URAIAN TUGAS: Lanjutkan teks tentang sistem pendidikan nasional mulai setelah kalimat terakhir yang ditampilkan.

Rabu, 04 Desember 2019

Materi LP 7 Sistem Pendidikan


Makalah landasan pendidikan materi sistem pendidikan nasional
SISTEM PENDIDIKAN NASIONAL


A.    Pengertian Sistem Pendidikan Nasional
Sistem pendidikan nasional merupakan salah satu bagian dari perkembangan nasional diantara bidang kehidupan lainnya, seperti ideologi, hukum dan pertahanan keamanan nasional. Sistem pendidikan juga dapat diartikan sebagai suatu keseluruhan yang terpadu dari semua satuan dan aktivitas pendidikan yang berkaitan satu dengan lainnya untuk mengusahakan terjadinya suatu tujuan pendidikan nasional. Dalam hal ini sistem pendidikan nasional tersebut merupakan suatu suprasistem, yaitu suatu sistem yang besar dan kompleks yang didalamnya mencakup dari beberapa bagian yang juga merupakan sistem-sistem.
Menurut Sunarya (1969), pendidikan nasional adalah suatu sistem pendidikan yang berdiri diatas landasan dan dijiwai oleh falsafah hidup suatu bangsa dan tujuannya bersikap mengabdi kepada kepentingan dan cita-cita nasional bangsa tersebu.
Menurut Departemen pendidikan dan Kebudayaan (1976), pendidikan nasional adalah suatu usaha untuk membimbing para warga negara Indonesia menjadi berkepribadian Pancasila, yaitu berpribadi berdasarkan ketuhanan berkesadaran masyarakat dan mampu membudayakan alam sekitar.
Menurut UU RI No. 2 (1989) tentang sistem pendidikan nasional pada bab 1 pasal 2 berbunyi : Pendidikan Nasional adalah pendidikan yang berakar pada kebudayaan bangsa Indonesia dan berdasarkan Pancasila dan UUD 1945.
Dari penjelasan tersebut kami menyimpulkan bahwa sistem pendidikan adalah kesatuan integral dari sejumlah unsur pendidikan yang saling berpengaruh, terarah terhadap pencapaian tujuan pendidikan yang akan menghasilkan keluaran atau tamatan yang berkualitas demi kemanjuan bangsa dan negara.

1.      Pengertian Sistem Pendidikan
Kata sistem berasal dari bahasa Yunani yaitu systema yang berarti “cara, strategi”. Dalam bahasa Inggris system berarti “system, susunan, jaringan, cara”. System juga diartikan “suatu strategi, cara berpikir atau model berpikir”. Definisi tradisional menyatakan bahwa system adalah seperangkat komponen atau unsur-unsur yang saling berinteraksi untuk mencapai suatu tujuan.

KUMPULAN DATA:
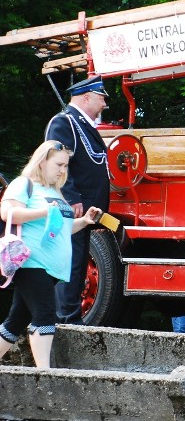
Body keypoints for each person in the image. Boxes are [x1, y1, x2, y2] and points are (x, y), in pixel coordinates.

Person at [0, 141, 102, 367]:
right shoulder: (23, 184)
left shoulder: (54, 191)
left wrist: (83, 222)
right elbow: (8, 213)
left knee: (16, 321)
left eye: (66, 166)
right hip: (31, 262)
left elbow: (61, 227)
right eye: (59, 164)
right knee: (45, 315)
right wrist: (44, 211)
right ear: (42, 161)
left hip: (52, 268)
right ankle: (45, 375)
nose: (63, 170)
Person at [45, 75, 111, 324]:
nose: (104, 103)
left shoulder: (82, 123)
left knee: (78, 261)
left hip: (86, 206)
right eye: (101, 98)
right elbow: (58, 164)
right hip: (74, 205)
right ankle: (66, 318)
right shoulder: (64, 122)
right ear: (87, 97)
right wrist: (71, 197)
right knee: (70, 263)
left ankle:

JAWABAN LATIHAN:
Definisi modern juga tidak jauh berbeda dengan definisi tradisional seperti apa yang dikemkakan oleh para ahli, antara lain:
1.    Immegart mendefinisikan system adalah suatu keseluruhan yang memiliki bagian-bagian yang tersusun secara sistematis, bagian-bagian itu terelasi antara satu dengan yang lain, serta peduli terhadap kontek lingkungannya.
2.    Roger A Kanfman mendefinisikan system dengan suatu totalitas yang tersusun dari bagian-bagian yang bekerja secara sendiri-sendiri atau bekerja bersama-sama untuk mencapai hasil atau tujuan yang diinginkan berdasarkan kebutuhan.
3.    Zahara Idris mengemukakan bahwa system adalah suatu kesatuan yang terdiri atas komponen-komponen atau element-element, atau unsur-unsur sebagai sumber-sumber yang mempunyai hubungan fungsional yang teratur untuk mencapai suatu hasil.
Sedangkan kata pendidikan itu berasal dari kata “Pedagogi”, kata tersebut berasal dari bahasa yunani kuno, yang jika dieja menjadi 2 kata yaitu Paid yang artinya anak dan Agagos yang artinya membimbing. Dengan demikian Pendidikan bisa di artikan sebagai usaha sadar dan terencana untuk mewujudkan proses pembelajaran dan suasana belajar agar para pelajar di didik secara aktif dalam mengembangkan potensi dirinya yang diperlukan untuk dirinya dan masyarakat.
Pendidikan pada hakikatnya merupakan suatu kegiatan yang secara sadar dan disengaja serta penuh tanggung jawab yang dilakukan orang dewasa kepada anak sehingga timbul interaksi dari keduanya agar anak tersebut mencapai kedewasaan.
Menurut Departemen Pendidikan dan Kebudayaan setiap system pasti mempunyai ciri-ciri, antara lain:
1.    Komponen-komponen, Komponen adalah bagian suatu system yang melaksanakan suatu fungsi untuk menunjang usaha mencapai tujuan system.
2.    Interaksi atau saling berhubungan, semua komponen dalam sustu system pasti saling mempengaruhi dan saling berhubungan antara satu dengan yang lainnya.
3.    Proses transformasi, semua system dalam mencapai tujuannya pasti memerlukan sebuah proses.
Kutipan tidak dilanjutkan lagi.